La société MUTUELLE VIA SANTE conteste la somme sollicitée par M. [T] [D]. Elle indique tout d’abord que l’expert chiffre ses dépenses de santé actuelles à 7.877,91 euros hors remboursement par les organismes sociaux.

Elle détaille ensuite les actes qui pourront faire l’objet d’une indemnisation car directement imputables,selon elle, à la faute du Docteur [A] :
– Une consultation avec le Docteur [L] le 15 mai 2015 totalement imputable à la faute du Docteur [A], pour la somme de 133,60 euros, avec un reste à charge de 116,90 euros
– Un acte d’imagerie 3D du 25 avril 2019 totalement imputable à la faute du Docteur [A] pour 10,41 euros
– Une consultation avec le Docteur [Y] du 17 mai 2019 pour 23 euros totalement imputable à la faute du Docteur [A] avec un reste à charge de 6,90 euros
– Un bilan avec le Docteur [Y] du 3 juin 2019 pour 205 euros totalement imputable à la faute du Docteur [A]
– Des consultations avec le Docteur [Y] pour 1.580 euros le 19 mai 2020, avec un reste à charge de 1.188 euros, imputables à 50 % à la faute du Docteur [A], soit 594 euros
– Une facture du Docteur [E] relative à un sinus lift, comblement et membrane le 28 septembre 2020 pour la somme de 1.099 euros, totalement imputable à la faute du Docteur [A]
– Une facture du Docteur [E] du 28 septembre 2020 pour des implants des dents 15 et 16 pour 2.266 euros, totalement imputable à la faute du Docteur [A]

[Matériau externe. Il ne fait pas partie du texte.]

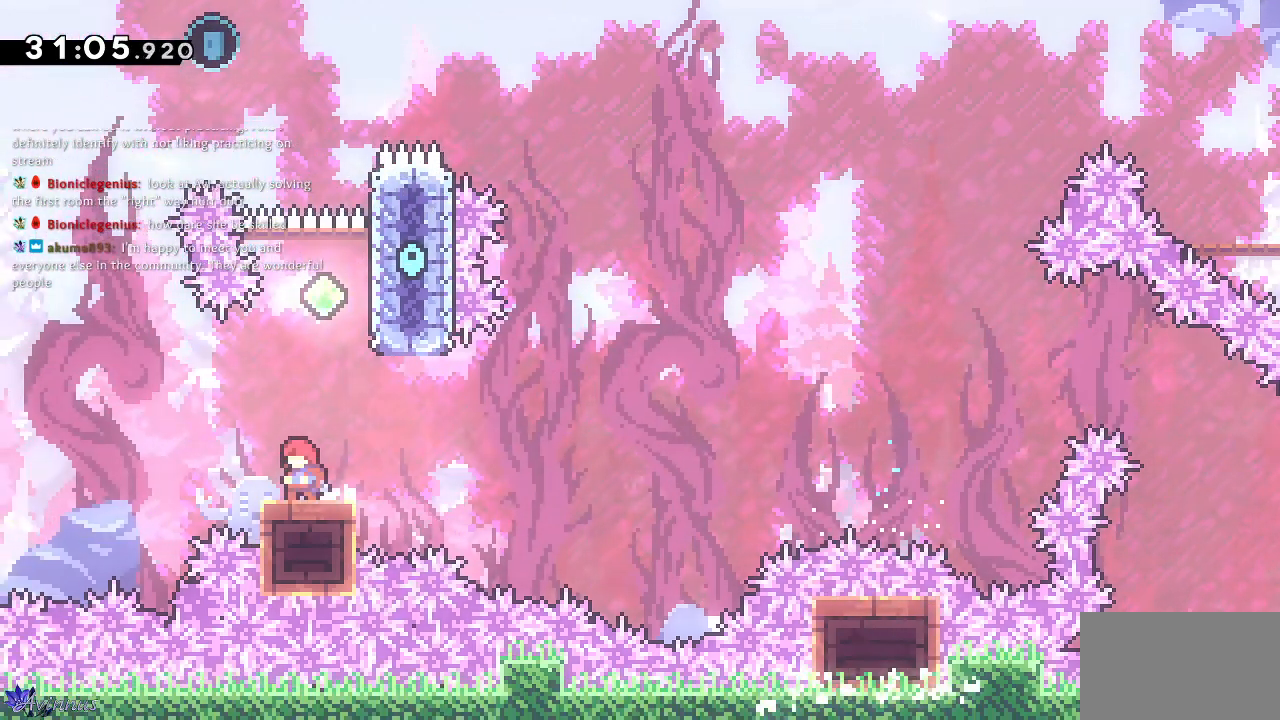
{"dt_ms": 1000, "buttons": ["CROSS", "DPAD_LEFT"], "left_stick": "center", "right_stick": "center"}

– Une facture du Docteur [E] du 28 septembre 2020 pour un implant de la dent 46 et les frais de bloc pour 1.333 euros, imputable à 50 % à la faute du Docteur [A], soit 666,50 euros
– Une facture du Docteur [O] du 23 mars 2021 pour la somme de 450 euros, imputable à la faute du Docteur [A] dans la limite de 225 euros selon la mutuelle
– Une facture du Docteur [O] du 25 octobre 2021 pour 2.360 euros avec un reste à charge de 1.391,24 euros
La défenderesse propose ainsi d’indemniser les dépenses de santé actuelles de M. [T] [D] à hauteur de 6.580,95 euros.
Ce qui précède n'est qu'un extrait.